Moçambique aceita recomendações da ONU sobre direitos humanos
O Governo aceitou 284 das 292 recomendações formuladas pelos Estados-membros das Nações Unidas, no âmbito do quarto ciclo da Revisão Periódica Universal (RPU) sobre a situação dos direitos humanos no País. As recomendações foram apresentadas durante o diálogo interactivo realizado em Genebra, a 05 de Maio, e posteriormente submetidas a um processo de análise e consulta interinstitucional pelas autoridades moçambicanas.
Segundo uma publicação da AIM, as recomendações abrangem, entre outras áreas, o fortalecimento do Estado de direito e das instituições democráticas, o acesso à justiça, a promoção da igualdade e não discriminação, a promoção e protecção dos direitos das mulheres e crianças, os direitos das pessoas com deficiência, a protecção de pessoas em situação de vulnerabilidade e o reforço da cooperação com os mecanismos internacionais e regionais de direitos humanos.
Segundo o ministro da Justiça, Assuntos Constitucionais e Religiosos, Mateus Saize, o principal desafio passa agora pela implementação efectiva dos compromissos assumidos pelo País.
“Para Moçambique, a Revisão Periódica Universal não deve ser encarada apenas como exercício de prestação de contas perante a comunidade internacional. É, acima de tudo, uma oportunidade para olharmos para dentro, avaliarmos os progressos alcançados, reconhecermos os desafios existentes e definirmos, com sentido de responsabilidade, as medidas necessárias para melhorar a vida dos nossos cidadãos”, afirmou.

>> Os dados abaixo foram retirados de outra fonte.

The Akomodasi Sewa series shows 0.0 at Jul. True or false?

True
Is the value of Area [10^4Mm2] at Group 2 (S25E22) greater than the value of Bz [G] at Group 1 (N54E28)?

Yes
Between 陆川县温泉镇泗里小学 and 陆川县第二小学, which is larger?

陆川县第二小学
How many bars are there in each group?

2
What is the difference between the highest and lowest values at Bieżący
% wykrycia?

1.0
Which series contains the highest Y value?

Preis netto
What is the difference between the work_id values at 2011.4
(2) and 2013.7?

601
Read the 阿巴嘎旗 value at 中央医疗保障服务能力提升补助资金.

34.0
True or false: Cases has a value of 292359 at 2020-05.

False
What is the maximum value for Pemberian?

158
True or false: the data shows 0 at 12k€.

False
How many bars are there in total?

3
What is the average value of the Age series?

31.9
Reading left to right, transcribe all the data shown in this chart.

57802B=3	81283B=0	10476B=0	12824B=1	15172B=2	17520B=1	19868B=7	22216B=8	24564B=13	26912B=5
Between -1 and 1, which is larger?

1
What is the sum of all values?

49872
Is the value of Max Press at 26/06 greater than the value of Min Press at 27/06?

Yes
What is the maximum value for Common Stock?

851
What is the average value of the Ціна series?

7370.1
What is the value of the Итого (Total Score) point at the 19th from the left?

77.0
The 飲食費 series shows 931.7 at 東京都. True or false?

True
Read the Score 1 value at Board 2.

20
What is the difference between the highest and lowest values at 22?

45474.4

Mateus Saize falava nesta sexta-feira (28), em Maputo, durante a cerimónia preliminar de endosso do posicionamento do Governo sobre as recomendações do quarto ciclo da Revisão Periódica Universal.
Por seu turno, o provedor de Justiça, Isaque Chande, defendeu a necessidade de Moçambique desenvolver uma cultura nacional de respeito pelos direitos humanos, com maior envolvimento das instituições do Estado, particularmente das responsáveis pela segurança e protecção dos cidadãos.
“Creio que nós temos de encontrar formas de maior envolvimento da Polícia da República de Moçambique (PRM) nas questões de direitos humanos, para assegurar que a polícia respeita aquilo que são os direitos e liberdades fundamentais dos cidadãos”, afirmou.
O evento contou com a participação da coordenadora residente das Nações Unidas em Moçambique, do embaixador do Reino da Noruega e de representantes do sector da Justiça em Moçambique.